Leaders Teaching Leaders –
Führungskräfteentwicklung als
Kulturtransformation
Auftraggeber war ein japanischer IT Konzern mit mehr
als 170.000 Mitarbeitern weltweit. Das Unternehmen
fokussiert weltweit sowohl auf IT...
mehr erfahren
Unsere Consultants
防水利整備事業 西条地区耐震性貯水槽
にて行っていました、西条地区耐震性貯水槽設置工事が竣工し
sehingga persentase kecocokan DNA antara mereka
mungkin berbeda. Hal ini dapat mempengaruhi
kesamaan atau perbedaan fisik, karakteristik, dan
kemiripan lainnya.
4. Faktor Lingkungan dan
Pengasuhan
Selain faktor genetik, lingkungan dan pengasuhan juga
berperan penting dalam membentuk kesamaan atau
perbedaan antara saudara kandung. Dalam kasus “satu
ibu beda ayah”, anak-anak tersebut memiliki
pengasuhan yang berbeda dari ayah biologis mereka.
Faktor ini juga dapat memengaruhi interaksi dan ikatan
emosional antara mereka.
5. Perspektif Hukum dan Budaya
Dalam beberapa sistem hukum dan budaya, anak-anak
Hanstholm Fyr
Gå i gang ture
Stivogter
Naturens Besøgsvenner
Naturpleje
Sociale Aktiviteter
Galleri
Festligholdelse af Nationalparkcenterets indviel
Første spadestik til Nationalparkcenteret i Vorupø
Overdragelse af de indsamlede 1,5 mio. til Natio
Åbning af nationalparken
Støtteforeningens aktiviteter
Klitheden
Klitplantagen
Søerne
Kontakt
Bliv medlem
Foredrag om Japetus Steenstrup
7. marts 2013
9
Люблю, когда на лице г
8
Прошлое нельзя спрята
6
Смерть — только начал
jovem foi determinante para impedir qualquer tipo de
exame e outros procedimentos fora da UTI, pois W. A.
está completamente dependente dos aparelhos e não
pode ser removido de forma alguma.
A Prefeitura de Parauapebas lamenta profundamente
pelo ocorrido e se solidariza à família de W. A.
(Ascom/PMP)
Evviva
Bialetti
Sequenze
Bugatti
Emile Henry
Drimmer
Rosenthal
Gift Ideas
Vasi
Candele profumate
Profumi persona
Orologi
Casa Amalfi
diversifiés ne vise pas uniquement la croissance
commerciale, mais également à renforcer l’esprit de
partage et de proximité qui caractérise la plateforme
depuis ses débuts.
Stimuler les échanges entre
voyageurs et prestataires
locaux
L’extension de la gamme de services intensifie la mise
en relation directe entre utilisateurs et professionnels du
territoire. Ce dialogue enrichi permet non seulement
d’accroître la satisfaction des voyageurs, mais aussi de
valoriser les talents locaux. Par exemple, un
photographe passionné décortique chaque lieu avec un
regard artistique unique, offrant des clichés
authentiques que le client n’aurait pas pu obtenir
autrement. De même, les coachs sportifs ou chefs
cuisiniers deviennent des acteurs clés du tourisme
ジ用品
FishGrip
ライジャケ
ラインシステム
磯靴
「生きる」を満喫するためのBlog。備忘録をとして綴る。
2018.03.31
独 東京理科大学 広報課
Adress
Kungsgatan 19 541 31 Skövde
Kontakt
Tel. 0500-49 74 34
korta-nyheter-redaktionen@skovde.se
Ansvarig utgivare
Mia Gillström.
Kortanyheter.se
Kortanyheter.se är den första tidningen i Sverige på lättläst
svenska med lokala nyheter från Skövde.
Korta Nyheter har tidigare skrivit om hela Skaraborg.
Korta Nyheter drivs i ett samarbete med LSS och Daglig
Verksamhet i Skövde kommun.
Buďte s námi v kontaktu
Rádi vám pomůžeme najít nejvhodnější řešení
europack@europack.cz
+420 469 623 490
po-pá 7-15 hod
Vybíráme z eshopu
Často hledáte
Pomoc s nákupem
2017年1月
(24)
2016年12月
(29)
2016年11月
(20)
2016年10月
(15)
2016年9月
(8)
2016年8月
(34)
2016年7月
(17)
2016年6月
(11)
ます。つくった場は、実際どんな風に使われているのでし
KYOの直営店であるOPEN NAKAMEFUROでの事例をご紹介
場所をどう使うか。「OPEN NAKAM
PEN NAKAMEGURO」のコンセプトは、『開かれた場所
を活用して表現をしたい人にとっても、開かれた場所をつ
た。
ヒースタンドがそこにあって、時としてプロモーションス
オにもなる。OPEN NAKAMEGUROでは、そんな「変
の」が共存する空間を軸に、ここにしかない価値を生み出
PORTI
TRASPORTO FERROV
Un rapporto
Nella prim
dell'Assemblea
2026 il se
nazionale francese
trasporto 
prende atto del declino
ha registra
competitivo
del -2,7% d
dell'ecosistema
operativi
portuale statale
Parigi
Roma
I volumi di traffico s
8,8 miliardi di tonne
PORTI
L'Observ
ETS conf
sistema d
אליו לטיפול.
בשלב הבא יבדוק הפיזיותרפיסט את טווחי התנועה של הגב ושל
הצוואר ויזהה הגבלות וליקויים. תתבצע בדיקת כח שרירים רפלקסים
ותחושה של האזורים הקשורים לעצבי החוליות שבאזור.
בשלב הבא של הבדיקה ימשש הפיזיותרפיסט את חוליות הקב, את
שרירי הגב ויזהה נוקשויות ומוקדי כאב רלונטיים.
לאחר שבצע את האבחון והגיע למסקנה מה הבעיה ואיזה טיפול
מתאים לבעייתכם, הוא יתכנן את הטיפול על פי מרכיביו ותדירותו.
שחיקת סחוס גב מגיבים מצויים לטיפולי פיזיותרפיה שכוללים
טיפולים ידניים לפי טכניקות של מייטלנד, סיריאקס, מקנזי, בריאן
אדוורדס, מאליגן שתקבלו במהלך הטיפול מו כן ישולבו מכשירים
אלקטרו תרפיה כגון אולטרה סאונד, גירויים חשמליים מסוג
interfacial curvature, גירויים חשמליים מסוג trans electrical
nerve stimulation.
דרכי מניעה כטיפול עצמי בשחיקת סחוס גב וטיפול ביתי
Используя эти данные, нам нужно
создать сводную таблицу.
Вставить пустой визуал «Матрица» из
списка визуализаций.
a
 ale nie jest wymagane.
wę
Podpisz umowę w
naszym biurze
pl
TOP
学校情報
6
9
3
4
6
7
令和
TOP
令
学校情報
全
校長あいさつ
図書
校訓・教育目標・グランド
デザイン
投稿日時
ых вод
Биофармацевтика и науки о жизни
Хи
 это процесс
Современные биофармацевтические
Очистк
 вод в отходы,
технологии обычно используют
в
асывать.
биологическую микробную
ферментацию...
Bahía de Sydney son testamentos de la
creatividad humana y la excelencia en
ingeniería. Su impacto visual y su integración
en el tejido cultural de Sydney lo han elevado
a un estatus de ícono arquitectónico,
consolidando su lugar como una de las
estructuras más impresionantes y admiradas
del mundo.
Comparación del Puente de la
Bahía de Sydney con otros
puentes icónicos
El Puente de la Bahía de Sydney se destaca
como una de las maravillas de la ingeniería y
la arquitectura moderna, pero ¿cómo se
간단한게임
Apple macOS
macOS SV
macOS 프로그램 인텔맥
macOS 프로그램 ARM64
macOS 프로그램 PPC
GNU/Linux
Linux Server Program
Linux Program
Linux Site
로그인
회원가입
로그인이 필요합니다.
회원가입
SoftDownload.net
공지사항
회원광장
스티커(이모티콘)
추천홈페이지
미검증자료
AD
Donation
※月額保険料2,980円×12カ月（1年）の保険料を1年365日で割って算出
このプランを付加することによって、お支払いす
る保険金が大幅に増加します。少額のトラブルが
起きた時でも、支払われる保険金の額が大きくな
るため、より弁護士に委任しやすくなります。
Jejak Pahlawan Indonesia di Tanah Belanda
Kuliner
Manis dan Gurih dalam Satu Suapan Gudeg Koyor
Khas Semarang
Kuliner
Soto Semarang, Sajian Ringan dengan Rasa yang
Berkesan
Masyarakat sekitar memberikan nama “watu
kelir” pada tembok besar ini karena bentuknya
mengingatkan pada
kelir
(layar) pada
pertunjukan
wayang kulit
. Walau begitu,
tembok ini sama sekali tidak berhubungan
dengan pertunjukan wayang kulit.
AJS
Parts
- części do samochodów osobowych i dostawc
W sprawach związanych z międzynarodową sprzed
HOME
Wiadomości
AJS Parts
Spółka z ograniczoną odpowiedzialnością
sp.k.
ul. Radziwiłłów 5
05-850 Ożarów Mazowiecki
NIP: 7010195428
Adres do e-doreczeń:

----

What you need to do =>
Both the first line of the records above and the line containing "Casa Amalfi" are to be transcribed exactly, together with every line between them, and nothing else.

The completed task =>
Leaders Teaching Leaders –
Führungskräfteentwicklung als
Kulturtransformation
Auftraggeber war ein japanischer IT Konzern mit mehr
als 170.000 Mitarbeitern weltweit. Das Unternehmen
fokussiert weltweit sowohl auf IT...
mehr erfahren
Unsere Consultants
防水利整備事業 西条地区耐震性貯水槽
にて行っていました、西条地区耐震性貯水槽設置工事が竣工し
sehingga persentase kecocokan DNA antara mereka
mungkin berbeda. Hal ini dapat mempengaruhi
kesamaan atau perbedaan fisik, karakteristik, dan
kemiripan lainnya.
4. Faktor Lingkungan dan
Pengasuhan
Selain faktor genetik, lingkungan dan pengasuhan juga
berperan penting dalam membentuk kesamaan atau
perbedaan antara saudara kandung. Dalam kasus “satu
ibu beda ayah”, anak-anak tersebut memiliki
pengasuhan yang berbeda dari ayah biologis mereka.
Faktor ini juga dapat memengaruhi interaksi dan ikatan
emosional antara mereka.
5. Perspektif Hukum dan Budaya
Dalam beberapa sistem hukum dan budaya, anak-anak
Hanstholm Fyr
Gå i gang ture
Stivogter
Naturens Besøgsvenner
Naturpleje
Sociale Aktiviteter
Galleri
Festligholdelse af Nationalparkcenterets indviel
Første spadestik til Nationalparkcenteret i Vorupø
Overdragelse af de indsamlede 1,5 mio. til Natio
Åbning af nationalparken
Støtteforeningens aktiviteter
Klitheden
Klitplantagen
Søerne
Kontakt
Bliv medlem
Foredrag om Japetus Steenstrup
7. marts 2013
9
Люблю, когда на лице г
8
Прошлое нельзя спрята
6
Смерть — только начал
jovem foi determinante para impedir qualquer tipo de
exame e outros procedimentos fora da UTI, pois W. A.
está completamente dependente dos aparelhos e não
pode ser removido de forma alguma.
A Prefeitura de Parauapebas lamenta profundamente
pelo ocorrido e se solidariza à família de W. A.
(Ascom/PMP)
Evviva
Bialetti
Sequenze
Bugatti
Emile Henry
Drimmer
Rosenthal
Gift Ideas
Vasi
Candele profumate
Profumi persona
Orologi
Casa Amalfi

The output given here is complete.